start Page

= 1790s in archaeology =

The decade of the 1790s in archaeology involved some significant events.

==Explorations==
- 1799: Napoleon in Egypt: French troops occupy Egyptian territory. Tomb KV20 in the Valley of the Kings is located.

==Excavations==
- 1794–96: Roman tessellated pavements found at Frampton, Dorset, depicting one of the earliest known Christian symbols in England.
- 1796: The Roman fort, vicus, bridge abutments and associated remains of Hadrian's Wall are excavated at Chesters, in England.
- 1798: The first recorded excavations at Stonehenge are made by William Cunnington and Richard Colt Hoare.
- Formal excavations continue at Pompeii.

==Finds==
- 1790
  - Pediment of the Roman temple at Bath, England, is discovered during work near the Roman Baths.
  - Townley Discobolus and Lansdowne Heracles are discovered at Hadrian's Villa in Tivoli, Italy.
  - Bones presumed to be those of English poet John Milton (d. 1674) are disinterred during repairs to the church of St Giles-without-Cripplegate in London.
  - December 17 - The late post-classic Mexica Aztec sun stone is discovered during repairs to Mexico City Metropolitan Cathedral.
- 1796: Summer - Ribchester Hoard and helmet found in Lancashire, England.
- 1797: July 17 - The tomb of John, King of England (d. 1216), is rediscovered at Worcester Cathedral in front of the altar.

end Page
start Data section

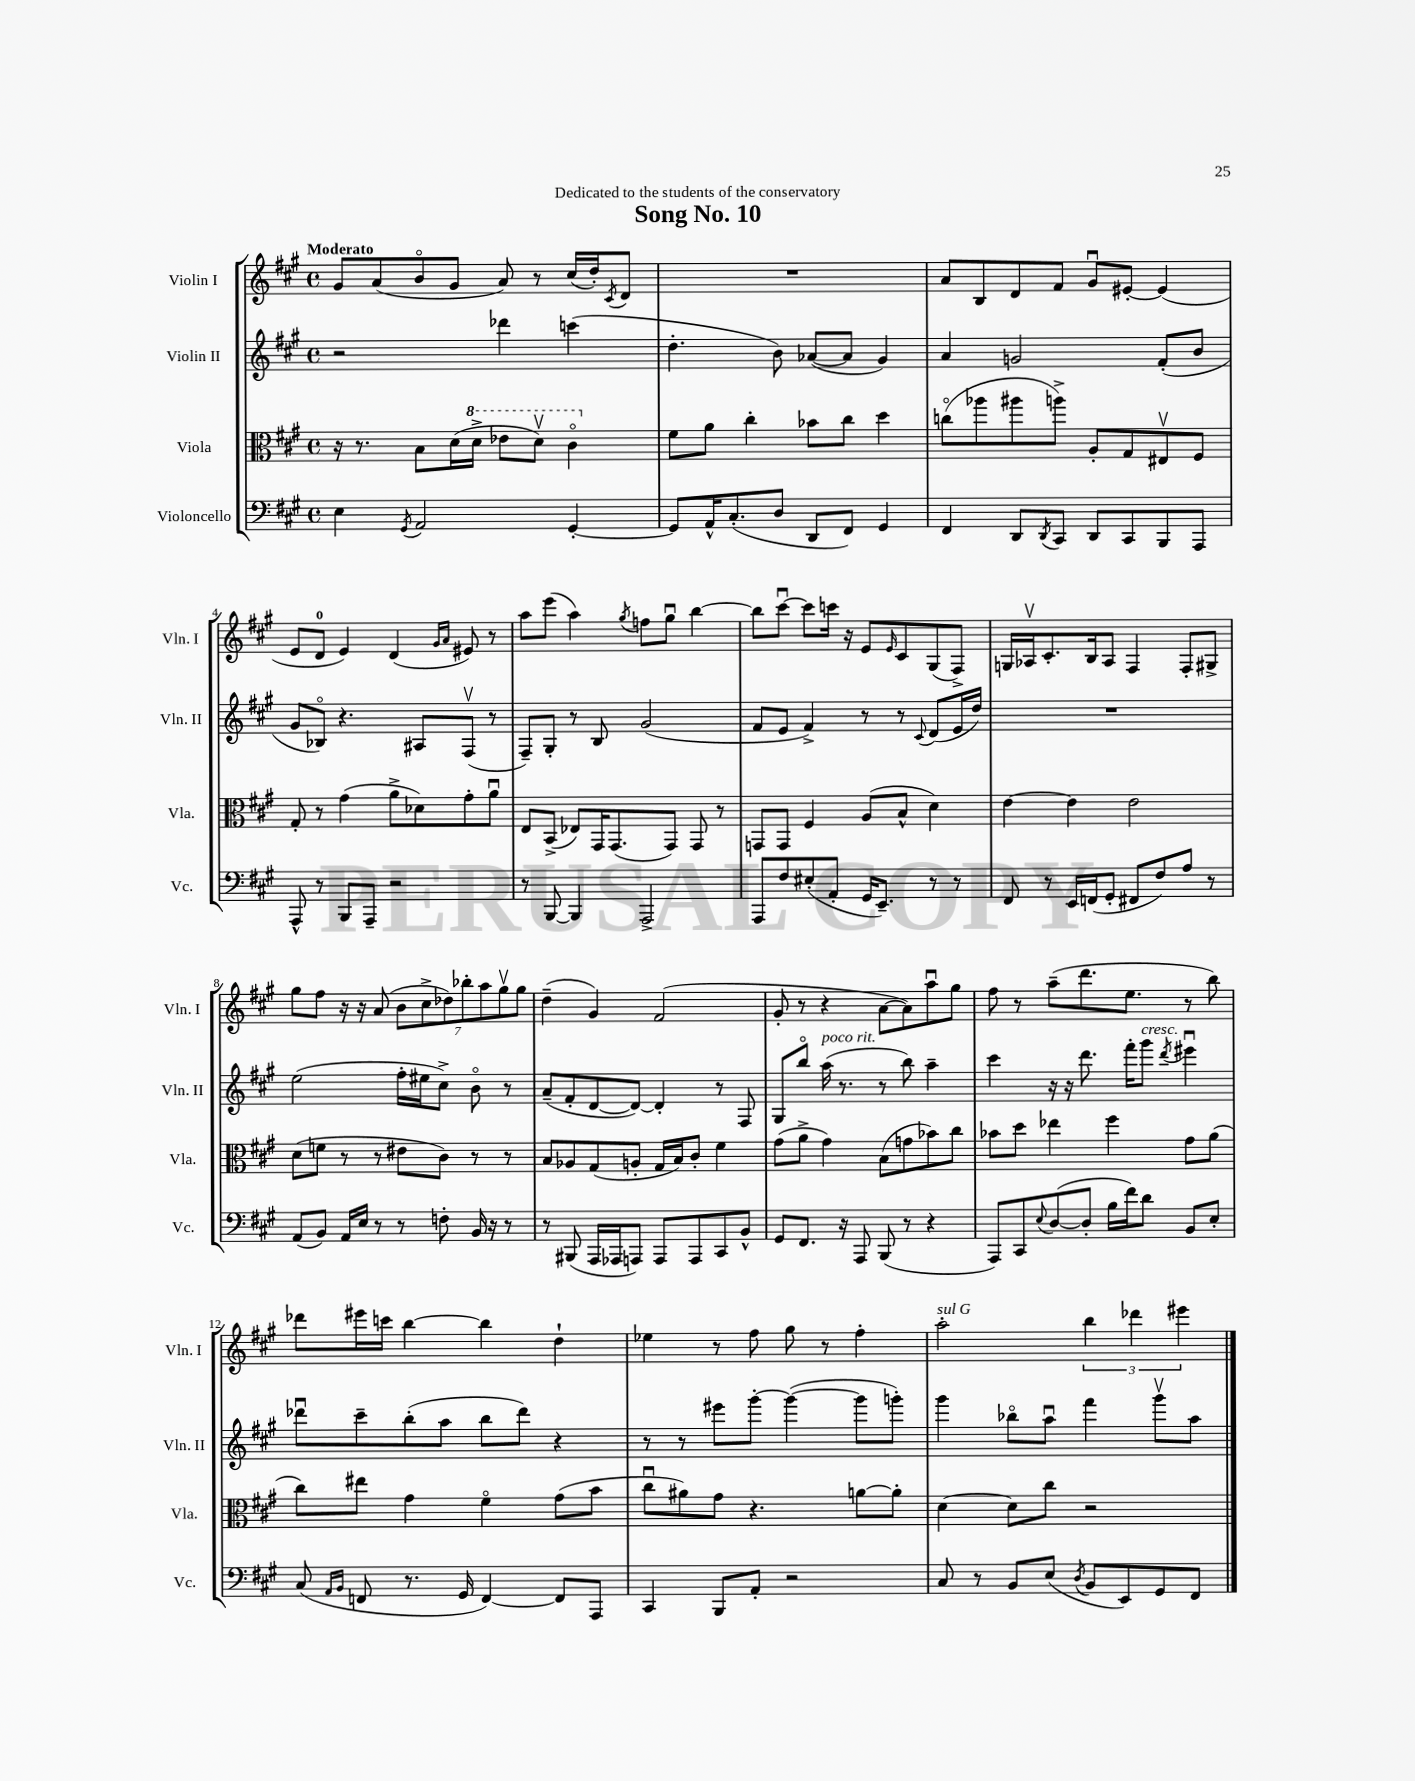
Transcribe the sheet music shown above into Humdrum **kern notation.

**kern	**kern	**kern	**kern
*part4	*part3	*part2	*part1
*staff4	*staff3	*staff2	*staff1
*I"Violoncello	*I"Viola	*I"Violin II	*I"Violin I
*I'Vc.	*I'Vla.	*I'Vln. II	*I'Vln. I
*clefF4	*clefC3	*clefG2	*clefG2
*k[f#c#g#]	*k[f#c#g#]	*k[f#c#g#]	*k[f#c#g#]
*M4/4	*M4/4	*M4/4	*M4/4
*met(c)	*met(c)	*met(c)	*met(c)
=1	=1	=1	=1
!	!	!	!LO:TX:a:B:t=Moderato
4E\	16r	2r	8g#/L
.	8.r	.	.
.	.	.	(8a/
8qGG#/	.	.	.
2AA/	8B\L	.	8b/
.	(16d\L	.	8g#/J
*	*8va	*	*
.	16dd^\JJ	.	.
.	8ee-X\L	4ddd-X\	8a/)
.	8ddv\J)	.	8r
[4GG#'/	4cc#\	(4cccn\	(16cc#/LL
.	.	.	16dd'/J)
.	.	.	8qc#/
.	.	.	8d/J
=2	=2	=2	=2
*	*X8va	*	*
8GG#/L]	8f#\L	4.dd'\	1r
16AA^^/K	8a\J	.	.
(8.C#'/	.	.	.
.	4cc#'\	.	.
8D/J	.	8b\)	.
8DD/L	8b-X\L	([8a-X/L	.
8FF#/J)	8cc#\J	8a-/J]	.
4GG#/	4dd\	4g#/)	.
=3	=3	=3	=3
4FF#/	(8ccn\L	4a/	8a/L
.	8aa-X\	.	8B/
8DD/L	8aa#X\	2gn/	8d/
8qDD/	.	.	.
8CC#/J	8aan^\J)	.	8f#/J
8DD/L	8A'/L	.	8g#u/L
8CC#/	8G#/	.	[8e#X'/J
8BBB/	8E#Xv/	(8f#'/L	(4e#/]
8AAA/J	8F#/J	8b/J	.
!!LO:LB:g=z
=4	=4	=4	=4
8AAA^^/	8G#'/	8g#/L	8e/L
8r	8r	8B-X/J)	8d/J
8BBB/L	(4g#\	4.r	4e/)
8AAA~/J	.	.	.
2r	8a^\L	.	(4d/
.	8d-X\)	8A#X/L	.
.	.	.	16qqg#/LL
.	.	.	16qqa/JJ
.	8g#'\	(8F#v/J	8e#X/)
.	8au\J	8r	8r
=5	=5	=5	=5
8r	8E/L	8F#~/L)	8aa\L
[8BBB/	(8BB^/J	8G#'/J	(8eee\J
4BBB/]	8E-X/L)	8r	4aa\)
.	16GG#/K	8B/	.
.	(8.GG#/	.	.
.	.	.	8qgg#/
2AAA^/	.	(2g#/	8ffn\L
.	8GG#/J)	.	8gg#u\J
.	8GG#/	.	[4bb\
.	8r	.	.
=6	=6	=6	=6
8AAA/L	8GGn/L	8f#/L	8bb\L]
8F#/	8GG/J	8e/J	[8ccc#u\J
(8E#X'/	4F#/	4f#^/)	8ccc#\L]
8AA'/J	.	.	16cccn\Jk
.	.	.	16r
16GG#/KL	(8A/L	8r	8e/L
8.EE~/J)	.	.	.
.	.	.	16qqe/
.	8B^^/J	8r	8c#/
.	.	8qqc#/	.
8r	4d\)	(8d/L	(8G#/
8r	.	16e/L	8F#^/J)
.	.	16dd/JJ)	.
=7	=7	=7	=7
8FF#/	[4e\	1r	16Gn/LL
.	.	.	16A-Xv/J
8r	.	.	8.c#'/
16EE/LL	4e\]	.	.
(16FFn/J	.	.	16B/k
8GG#'/J	.	.	8A-/J
8FF#X/L	2e\	.	4F#/
8F#/)	.	.	.
8A/J	.	.	8F#'/L
8r	.	.	8G#X^/J
!!LO:LB:g=z
=8	=8	=8	=8
(8AA/L	(8d\L	(2ee\	8gg#\L
8BB/J)	8fn\J	.	8ff#\J
16AA/LL	8r	.	16r
16E/JJ	.	.	16r
8r	8r	.	(8a/
8r	8e#X\L	16ff#'\LL	14b\L
.	.	16ee#X\J	.
.	.	.	14cc#^\
8Fn'\	8c#\J)	8cc#^\J)	.
.	.	.	14dd-X\)
.	.	.	14bb-X'\
16BB/	8r	8b\	.
.	.	.	14aa\
16r	.	.	.
.	.	.	14gg#v\
8r	8r	8r	.
.	.	.	14gg#\J
=9	=9	=9	=9
8r	8B/L	(8a~/L	(4dd~\
(8BBB#X/	8A-X/	8f#'/	.
16AAA/LL	(8G#/	[8d/	4g#/)
16AAA-X/J	.	.	.
8AAAn/J)	8An'/J	8d/J_)	.
8AAA/L	16G#/LL	4d'/]	(2f#/
.	16B/J)	.	.
8AAA/	8c#'/J	.	.
8CC#/	4f#\	8r	.
8BB^^/J	.	8F#/	.
=10	=10	=10	=10
8GG#/L	(8g#\L	8G#/L	8g#'/
8.FF#/J	8a^\J	8bb/J	8r
!	!	!LO:TX:a:i:t=poco rit.	!
.	4g#\)	(16aa\	4r
16r	.	8.r	.
8AAA/	.	.	.
(8BBB/	(8B\L	8r	[8a\L
8r	8gn\	8bb\)	8a\])
4r	8b-X\)	4aa~\	8aau\
.	8cc#\J	.	8gg#\J
=11	=11	=11	=11
8AAA/L)	8b-X\L	4ccc#\	8ff#\
8CC#/	8dd\J	.	8r
8qqE/	.	.	.
([8D/	4ee-X\	16r	(8aa~\L
.	.	16r	.
8D'/J]	.	8.ddd\	8.ddd\
16B\LL	4ff#\	.	.
16f#\J)	.	16fff#'\KL	8.ee\J
!	!	!LO:TX:a:i:t=cresc.	!
8d\J	.	8ggg#\J	.
.	.	8qddd/	.
8BB/L	8g#\L	4eee#Xu\	8r
8E'/J	(8a\J	.	8bb\)
!!LO:LB:g=z
=12	=12	=12	=12
(8C#/	8cc#\L)	8ddd-Xu\L	8ddd-X\L
16qqAA/LL	.	.	.
16qqBB/JJ	.	.	.
8FFn/	8ee#X\J	8ccc#~\	16eee#X\L
.	.	.	16cccn\JJ
8.r	4g#\	(8bb'\	[4bb\
.	.	8aa\J	.
16GG#/	.	.	.
[4FF/)	4f#\	8bb\L	4bb\]
.	.	8ddd-\J)	.
8FF/L]	(8g#\L	4r	4dd`\
8AAA/J	8b\J	.	.
=13	=13	=13	=13
4CC#/	8cc#u\L	8r	4ee-X\
.	8a#X\)	8r	.
8BBB/L	8g#\J	8eee#X\L	8r
8AA'/J	4.r	[8ggg#'\J	8ff#\
2r	.	(4ggg#\_	8gg#\
.	.	.	8r
.	[8an\L	8ggg#\L]	4ff#'\
.	8a'\J]	8gggn'\J)	.
=14	=14	=14	=14
!	!	!	!LO:TX:a:i:t=sul G
8C#/	[4d\	4ggg#\	2aa'\
8r	.	.	.
8BB/L	8d\L]	8bb-X\L	.
(8E/J	8cc#\J	8aau\J	.
8qD/	.	.	.
8BB/L	2r	4fff#\	6bb\
8EE/)	.	.	.
.	.	.	6ddd-X\
8GG#/	.	8ggg#v\L	.
.	.	.	6eee#X\
8FF#/J	.	8aa\J	.
==	==	==	==
*-	*-	*-	*-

end Data section

Your tasks
• 1. How would you render this sentence from the 1790s archaeology page in Spanish: "The first recorded excavations at Stonehenge are made by William Cunnington and Richard Colt Hoare."?
• 2. Can you reproduce the 1790s archaeology page between "- Townley Discobolus" and "Giles-without-Cripplegate in London.", inclusive?
• 3. What comes next on the 1790s archaeology page after its final entry? Write the part that follows.
The rows play no part in what comes next.

Final answers
• 1. Las primeras excavaciones registradas en Stonehenge las realizan William Cunnington y Richard Colt Hoare.

• 2.
- Townley Discobolus and Lansdowne Heracles are discovered at Hadrian's Villa in Tivoli, Italy.
  - Bones presumed to be those of English poet John Milton (d. 1674) are disinterred during repairs to the church of St Giles-without-Cripplegate in London.

• 3.
- 1799: July 15 - At the town of Rosetta (Rashid), a harbor on the Mediterranean coast of Egypt, French troops find the Rosetta Stone, inscribed with parallel texts in Greek, Egyptian demotic and hieroglyphs (translated in 1822 by Jean-François Champollion).

==Publications==
- 1793: James Douglas - Nenia Britannica, or, A Sepulchral History of Great Britain, from the earliest period to its general conversion to Christianity (published complete), the first account of the excavation of an Anglo-Saxon site (in Kent) with artefacts systematically described and illustrated.
- 1797: James Hutton, a Scotsman who has been called "the Father of Geology," publishes theories describing the earth as destroying and renewing itself in a never-ending cycle.
- 1799: Vice President of the United States Thomas Jefferson, writing in Transactions of the American Philosophical Society 4, describes the bones of Megalonyx jeffersonii, an extinct ground sloth.

==Other events==
- 1797: January 3 - Three of the stones making up Stonehenge fall due to heavy frosts.
- 1798: December 10 - Some antiquities being shipped to England by Sir William Hamilton are lost in the wreck of HMS Colossus.

==Births==
- 1790: December 22 - Jean-François Champollion, French decipherer of Egyptian hieroglyphs (d. 1832)
- 1792: June 10 - John Clayton, English antiquarian (d. 1890)
- 1793: January 22 - Caspar Reuvens, founder of Rijksmuseum van Oudheden (Netherlands National Museum of Antiquities), first professor of archaeology (d. 1835)
- 1794: July 7 - Frances Stackhouse Acton, née Knight, English botanist, archaeologist, artist and writer (d. 1881)
- 1796: November 27 - John MacEnery, Irish-born priest and pioneer archaeologist (d. 1841)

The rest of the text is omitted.